■ Your assignment
Down to the last line, copy the records below without any change.

■ Information provided
-=-=-=-=-

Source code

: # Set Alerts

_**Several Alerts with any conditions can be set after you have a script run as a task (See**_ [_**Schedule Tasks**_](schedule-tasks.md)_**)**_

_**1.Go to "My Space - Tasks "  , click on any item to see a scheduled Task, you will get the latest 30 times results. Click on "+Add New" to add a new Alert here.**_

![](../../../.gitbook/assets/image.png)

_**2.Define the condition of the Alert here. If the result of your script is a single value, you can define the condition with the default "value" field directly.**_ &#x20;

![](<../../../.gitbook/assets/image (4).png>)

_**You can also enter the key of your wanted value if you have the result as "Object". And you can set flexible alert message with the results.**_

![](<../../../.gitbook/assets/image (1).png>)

-=-=-=-=-

■ Task solution
Source code

: # Set Alerts

_**Several Alerts with any conditions can be set after you have a script run as a task (See**_ [_**Schedule Tasks**_](schedule-tasks.md)_**)**_

_**1.Go to "My Space - Tasks "  , click on any item to see a scheduled Task, you will get the latest 30 times results. Click on "+Add New" to add a new Alert here.**_

![](../../../.gitbook/assets/image.png)

_**2.Define the condition of the Alert here. If the result of your script is a single value, you can define the condition with the default "value" field directly.**_ &#x20;

![](<../../../.gitbook/assets/image (4).png>)

_**You can also enter the key of your wanted value if you have the result as "Object". And you can set flexible alert message with the results.**_

![](<../../../.gitbook/assets/image (1).png>)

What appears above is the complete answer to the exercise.